3. Increased communication and trust
In order to construct the poses in a couples yoga session, you must rely and lean on your partner throughout (both literally and metaphorically!), as well as constantly communicating verbally and nonverbally. This requires trust, support, and most importantly, vulnerability.
Physical touch can be a language of its own as Lehrman notes, a way to convey a sense of nurturing and express deep emotions without using words. She says “Conscious and consensual human touch has the capacity to communicate to another person that they are seen, appreciated, cared for, loved, accepted, valued, worthy, and safe.”
Additionally, coordinated nonverbal movement like that found in the rhythmic breathing and posing of couples yoga can help couples feel “more affectively attuned to each other,” according to a study from the British Psychological Society.
Matching your partner’s moves, also called mimicry, can help to increase empathy and bonding, according to the study.
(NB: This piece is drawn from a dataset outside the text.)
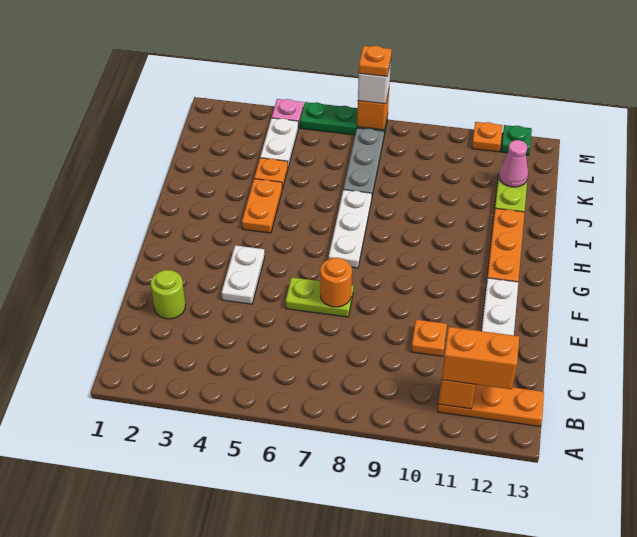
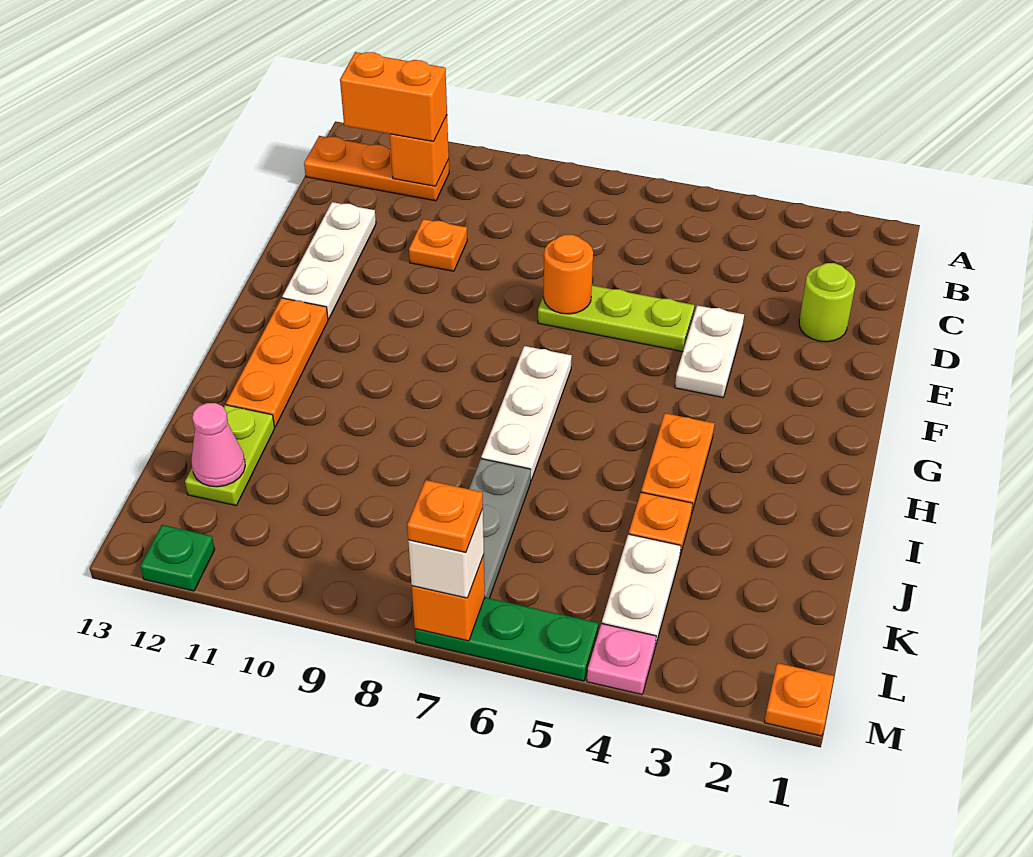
lime 1x2 plate [286,277,353,317] -> lime 1x3 plate [538,285,694,352]
orange 1x1 plate [472,122,503,152] -> orange 1x1 plate moved to [764,663,834,736]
Because partners must rely on each other to stay balanced and strong in poses, this can help to improve communication. The flowing postures, the push and pull, and the reliance on someone else creates connection because participants must be fully engaged in the moment and in the movements.
4. Reduced anxiety and stress
While most yoga practices help to lower stress and reduce anxiety, couples yoga offers a special bonus thanks to the power of your significant other’s touch. A study published in Psychological Science found that married couples who hold hands felt immediate relief from extreme stress. The spousal hand-holding provided a stronger neural response than holding the hand of a stranger. Thus, just merely touching your partner can reduce anxiety by helping to mitigate the neural response to stress.
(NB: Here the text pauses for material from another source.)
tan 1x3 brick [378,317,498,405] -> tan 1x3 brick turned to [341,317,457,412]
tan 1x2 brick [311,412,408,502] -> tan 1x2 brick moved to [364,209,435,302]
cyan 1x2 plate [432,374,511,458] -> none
Additionally, as Lehrman notes, certain poses like backbends and Camel Pose are designed to help open up certain areas of the body. This can create space for new energy and provide relief from physical and emotional stress, tension, and pain.
Whether you practice yoga to release tension, to build strength and flexibility, to focus on mindfulness, or a combination of all, couples yoga has the added perk of strengthening your bond. And that is something we can say Namaste to.
One simple pose to try with your partner: Back-to-back breathing
- Sit in a comfortable position facing away from your partner, with backs resting against each another and feet in a cross-legged position.
- Sit up straight, shoulders straight and away from your ears, arms relaxed, and begin to alternate breathing.
- When your partner deeply inhales, you deeply exhale, and so on.
- Repeat for 10 breaths, and repeat 3 times.
This breathing posture will help to increase mindfulness, relaxation, and connection with your partner.